[EXERCISE] Your answer should be the lines below from the one holding "shows no protein" through the one holding "micrograph reveals no", copied exactly and with nothing else.

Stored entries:
::::::

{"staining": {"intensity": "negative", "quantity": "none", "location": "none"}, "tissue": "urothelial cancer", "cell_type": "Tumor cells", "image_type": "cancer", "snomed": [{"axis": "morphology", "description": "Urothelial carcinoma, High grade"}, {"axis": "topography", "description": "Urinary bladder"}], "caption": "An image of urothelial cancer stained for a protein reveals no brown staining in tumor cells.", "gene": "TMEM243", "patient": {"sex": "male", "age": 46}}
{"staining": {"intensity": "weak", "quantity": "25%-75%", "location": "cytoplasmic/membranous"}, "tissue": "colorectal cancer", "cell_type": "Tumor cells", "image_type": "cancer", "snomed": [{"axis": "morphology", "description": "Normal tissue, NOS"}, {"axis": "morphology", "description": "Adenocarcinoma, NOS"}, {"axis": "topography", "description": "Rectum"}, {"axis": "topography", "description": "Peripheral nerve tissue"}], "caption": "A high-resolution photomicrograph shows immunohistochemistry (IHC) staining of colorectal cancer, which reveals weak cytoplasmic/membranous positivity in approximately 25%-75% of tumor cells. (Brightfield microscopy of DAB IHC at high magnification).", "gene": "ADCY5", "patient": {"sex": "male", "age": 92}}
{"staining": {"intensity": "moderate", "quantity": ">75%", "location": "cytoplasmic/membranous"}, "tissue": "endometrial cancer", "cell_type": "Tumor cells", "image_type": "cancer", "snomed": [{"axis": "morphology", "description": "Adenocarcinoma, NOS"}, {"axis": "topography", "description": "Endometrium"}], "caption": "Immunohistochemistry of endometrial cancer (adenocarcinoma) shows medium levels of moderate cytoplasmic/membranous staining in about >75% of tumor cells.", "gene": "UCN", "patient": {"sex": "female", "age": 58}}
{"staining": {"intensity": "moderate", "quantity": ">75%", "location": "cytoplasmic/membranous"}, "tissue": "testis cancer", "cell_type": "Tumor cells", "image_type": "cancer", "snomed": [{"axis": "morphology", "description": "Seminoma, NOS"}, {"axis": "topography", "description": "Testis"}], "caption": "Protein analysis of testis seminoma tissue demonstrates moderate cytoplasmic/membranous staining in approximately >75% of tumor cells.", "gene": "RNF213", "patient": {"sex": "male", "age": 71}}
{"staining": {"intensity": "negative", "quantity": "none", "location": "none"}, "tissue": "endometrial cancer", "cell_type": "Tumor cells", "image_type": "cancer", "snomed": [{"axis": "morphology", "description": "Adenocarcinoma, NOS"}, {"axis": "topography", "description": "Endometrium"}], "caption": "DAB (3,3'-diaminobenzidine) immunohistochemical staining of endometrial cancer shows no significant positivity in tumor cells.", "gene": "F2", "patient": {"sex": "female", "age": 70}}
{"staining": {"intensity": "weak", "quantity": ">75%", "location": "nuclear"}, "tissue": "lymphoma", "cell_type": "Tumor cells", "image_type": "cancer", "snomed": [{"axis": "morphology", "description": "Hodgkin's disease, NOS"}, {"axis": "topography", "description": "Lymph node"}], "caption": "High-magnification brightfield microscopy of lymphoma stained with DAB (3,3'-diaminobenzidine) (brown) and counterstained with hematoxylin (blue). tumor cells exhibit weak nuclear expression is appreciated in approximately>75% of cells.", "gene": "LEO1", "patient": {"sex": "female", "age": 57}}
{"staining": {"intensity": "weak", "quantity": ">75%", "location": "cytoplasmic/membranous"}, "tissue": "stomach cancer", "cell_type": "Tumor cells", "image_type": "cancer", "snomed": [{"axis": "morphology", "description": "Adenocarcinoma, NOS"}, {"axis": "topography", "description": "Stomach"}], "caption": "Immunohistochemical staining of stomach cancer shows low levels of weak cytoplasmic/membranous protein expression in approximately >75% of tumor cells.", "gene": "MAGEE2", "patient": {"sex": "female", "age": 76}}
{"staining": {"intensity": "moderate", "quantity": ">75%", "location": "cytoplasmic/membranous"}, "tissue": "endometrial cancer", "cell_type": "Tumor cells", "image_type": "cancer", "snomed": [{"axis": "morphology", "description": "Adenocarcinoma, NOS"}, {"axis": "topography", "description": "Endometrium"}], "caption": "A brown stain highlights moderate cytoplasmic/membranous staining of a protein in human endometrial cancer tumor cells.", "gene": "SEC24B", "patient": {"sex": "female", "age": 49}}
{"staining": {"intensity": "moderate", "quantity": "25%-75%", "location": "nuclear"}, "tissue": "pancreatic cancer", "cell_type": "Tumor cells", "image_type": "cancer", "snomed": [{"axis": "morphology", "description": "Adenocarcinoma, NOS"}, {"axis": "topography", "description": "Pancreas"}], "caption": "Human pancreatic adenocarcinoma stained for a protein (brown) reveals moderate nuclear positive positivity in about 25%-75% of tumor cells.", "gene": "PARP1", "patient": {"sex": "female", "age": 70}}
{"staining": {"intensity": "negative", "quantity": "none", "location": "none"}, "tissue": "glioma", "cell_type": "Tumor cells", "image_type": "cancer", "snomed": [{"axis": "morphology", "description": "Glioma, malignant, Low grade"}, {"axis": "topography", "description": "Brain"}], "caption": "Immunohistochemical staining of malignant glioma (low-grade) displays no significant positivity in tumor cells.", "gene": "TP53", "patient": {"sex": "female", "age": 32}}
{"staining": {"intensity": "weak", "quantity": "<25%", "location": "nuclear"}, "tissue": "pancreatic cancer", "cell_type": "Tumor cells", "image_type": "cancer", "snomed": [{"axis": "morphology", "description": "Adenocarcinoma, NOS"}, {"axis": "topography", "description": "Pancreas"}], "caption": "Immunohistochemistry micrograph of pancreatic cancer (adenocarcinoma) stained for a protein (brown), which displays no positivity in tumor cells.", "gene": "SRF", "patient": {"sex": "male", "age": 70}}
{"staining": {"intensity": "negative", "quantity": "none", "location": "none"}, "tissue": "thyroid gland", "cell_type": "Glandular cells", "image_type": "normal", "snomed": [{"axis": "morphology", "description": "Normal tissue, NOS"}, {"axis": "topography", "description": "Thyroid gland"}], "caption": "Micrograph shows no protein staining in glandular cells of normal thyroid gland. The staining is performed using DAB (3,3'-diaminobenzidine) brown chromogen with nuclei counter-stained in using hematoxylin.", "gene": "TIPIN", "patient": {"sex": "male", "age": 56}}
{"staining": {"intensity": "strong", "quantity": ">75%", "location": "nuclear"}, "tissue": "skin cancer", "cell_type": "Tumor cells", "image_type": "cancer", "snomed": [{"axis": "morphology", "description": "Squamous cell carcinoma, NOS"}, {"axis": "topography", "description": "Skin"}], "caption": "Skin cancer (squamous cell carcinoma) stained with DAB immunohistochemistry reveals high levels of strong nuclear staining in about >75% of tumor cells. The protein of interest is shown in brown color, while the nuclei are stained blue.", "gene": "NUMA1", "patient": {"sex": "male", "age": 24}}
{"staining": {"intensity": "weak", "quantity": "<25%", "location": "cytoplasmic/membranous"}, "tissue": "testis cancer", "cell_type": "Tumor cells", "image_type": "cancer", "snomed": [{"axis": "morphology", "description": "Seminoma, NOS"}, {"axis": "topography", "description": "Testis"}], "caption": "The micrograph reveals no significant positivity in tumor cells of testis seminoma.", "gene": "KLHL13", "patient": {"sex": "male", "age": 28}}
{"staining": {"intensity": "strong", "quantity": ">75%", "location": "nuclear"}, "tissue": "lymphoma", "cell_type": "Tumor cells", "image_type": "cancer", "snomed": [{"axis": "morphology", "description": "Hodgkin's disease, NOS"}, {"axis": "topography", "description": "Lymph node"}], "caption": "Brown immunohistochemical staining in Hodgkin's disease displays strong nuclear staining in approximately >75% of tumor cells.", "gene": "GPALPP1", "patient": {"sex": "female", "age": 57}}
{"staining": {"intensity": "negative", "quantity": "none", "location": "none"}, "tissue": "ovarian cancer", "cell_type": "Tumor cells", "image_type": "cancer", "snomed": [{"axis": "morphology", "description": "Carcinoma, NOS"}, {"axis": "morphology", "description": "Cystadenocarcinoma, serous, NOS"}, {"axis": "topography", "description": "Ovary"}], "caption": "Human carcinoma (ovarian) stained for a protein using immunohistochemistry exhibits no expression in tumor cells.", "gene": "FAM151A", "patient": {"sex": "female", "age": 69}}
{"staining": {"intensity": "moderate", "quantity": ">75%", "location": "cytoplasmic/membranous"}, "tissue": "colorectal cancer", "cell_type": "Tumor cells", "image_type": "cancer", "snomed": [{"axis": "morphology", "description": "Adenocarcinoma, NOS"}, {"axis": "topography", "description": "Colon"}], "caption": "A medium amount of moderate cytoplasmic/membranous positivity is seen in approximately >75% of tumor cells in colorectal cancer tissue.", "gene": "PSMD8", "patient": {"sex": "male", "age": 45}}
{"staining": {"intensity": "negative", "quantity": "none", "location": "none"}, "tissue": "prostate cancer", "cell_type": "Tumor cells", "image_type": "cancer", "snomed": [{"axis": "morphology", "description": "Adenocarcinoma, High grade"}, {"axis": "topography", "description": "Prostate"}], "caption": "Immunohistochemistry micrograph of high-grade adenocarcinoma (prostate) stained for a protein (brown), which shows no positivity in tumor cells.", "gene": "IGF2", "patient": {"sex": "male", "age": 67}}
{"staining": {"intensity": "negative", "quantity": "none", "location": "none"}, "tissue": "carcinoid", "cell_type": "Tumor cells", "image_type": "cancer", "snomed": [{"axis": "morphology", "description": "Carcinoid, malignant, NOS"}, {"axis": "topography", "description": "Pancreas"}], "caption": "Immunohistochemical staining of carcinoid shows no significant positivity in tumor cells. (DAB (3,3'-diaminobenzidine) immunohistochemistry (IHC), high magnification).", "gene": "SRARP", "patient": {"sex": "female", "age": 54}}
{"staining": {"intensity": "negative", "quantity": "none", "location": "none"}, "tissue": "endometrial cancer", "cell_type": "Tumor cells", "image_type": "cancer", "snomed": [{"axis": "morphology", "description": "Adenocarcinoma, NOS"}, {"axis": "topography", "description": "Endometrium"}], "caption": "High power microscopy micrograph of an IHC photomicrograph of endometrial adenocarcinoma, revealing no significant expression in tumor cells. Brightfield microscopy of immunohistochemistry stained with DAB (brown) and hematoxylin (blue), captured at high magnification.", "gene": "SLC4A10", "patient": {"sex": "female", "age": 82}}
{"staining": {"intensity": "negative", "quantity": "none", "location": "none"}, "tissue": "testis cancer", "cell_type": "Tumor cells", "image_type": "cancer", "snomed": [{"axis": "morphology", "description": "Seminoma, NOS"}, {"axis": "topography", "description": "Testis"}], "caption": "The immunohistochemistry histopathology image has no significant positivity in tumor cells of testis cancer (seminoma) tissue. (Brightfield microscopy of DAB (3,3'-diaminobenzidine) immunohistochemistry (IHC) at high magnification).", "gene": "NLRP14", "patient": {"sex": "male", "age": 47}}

::::::

[SOLVED EXERCISE]
{"staining": {"intensity": "negative", "quantity": "none", "location": "none"}, "tissue": "thyroid gland", "cell_type": "Glandular cells", "image_type": "normal", "snomed": [{"axis": "morphology", "description": "Normal tissue, NOS"}, {"axis": "topography", "description": "Thyroid gland"}], "caption": "Micrograph shows no protein staining in glandular cells of normal thyroid gland. The staining is performed using DAB (3,3'-diaminobenzidine) brown chromogen with nuclei counter-stained in using hematoxylin.", "gene": "TIPIN", "patient": {"sex": "male", "age": 56}}
{"staining": {"intensity": "strong", "quantity": ">75%", "location": "nuclear"}, "tissue": "skin cancer", "cell_type": "Tumor cells", "image_type": "cancer", "snomed": [{"axis": "morphology", "description": "Squamous cell carcinoma, NOS"}, {"axis": "topography", "description": "Skin"}], "caption": "Skin cancer (squamous cell carcinoma) stained with DAB immunohistochemistry reveals high levels of strong nuclear staining in about >75% of tumor cells. The protein of interest is shown in brown color, while the nuclei are stained blue.", "gene": "NUMA1", "patient": {"sex": "male", "age": 24}}
{"staining": {"intensity": "weak", "quantity": "<25%", "location": "cytoplasmic/membranous"}, "tissue": "testis cancer", "cell_type": "Tumor cells", "image_type": "cancer", "snomed": [{"axis": "morphology", "description": "Seminoma, NOS"}, {"axis": "topography", "description": "Testis"}], "caption": "The micrograph reveals no significant positivity in tumor cells of testis seminoma.", "gene": "KLHL13", "patient": {"sex": "male", "age": 28}}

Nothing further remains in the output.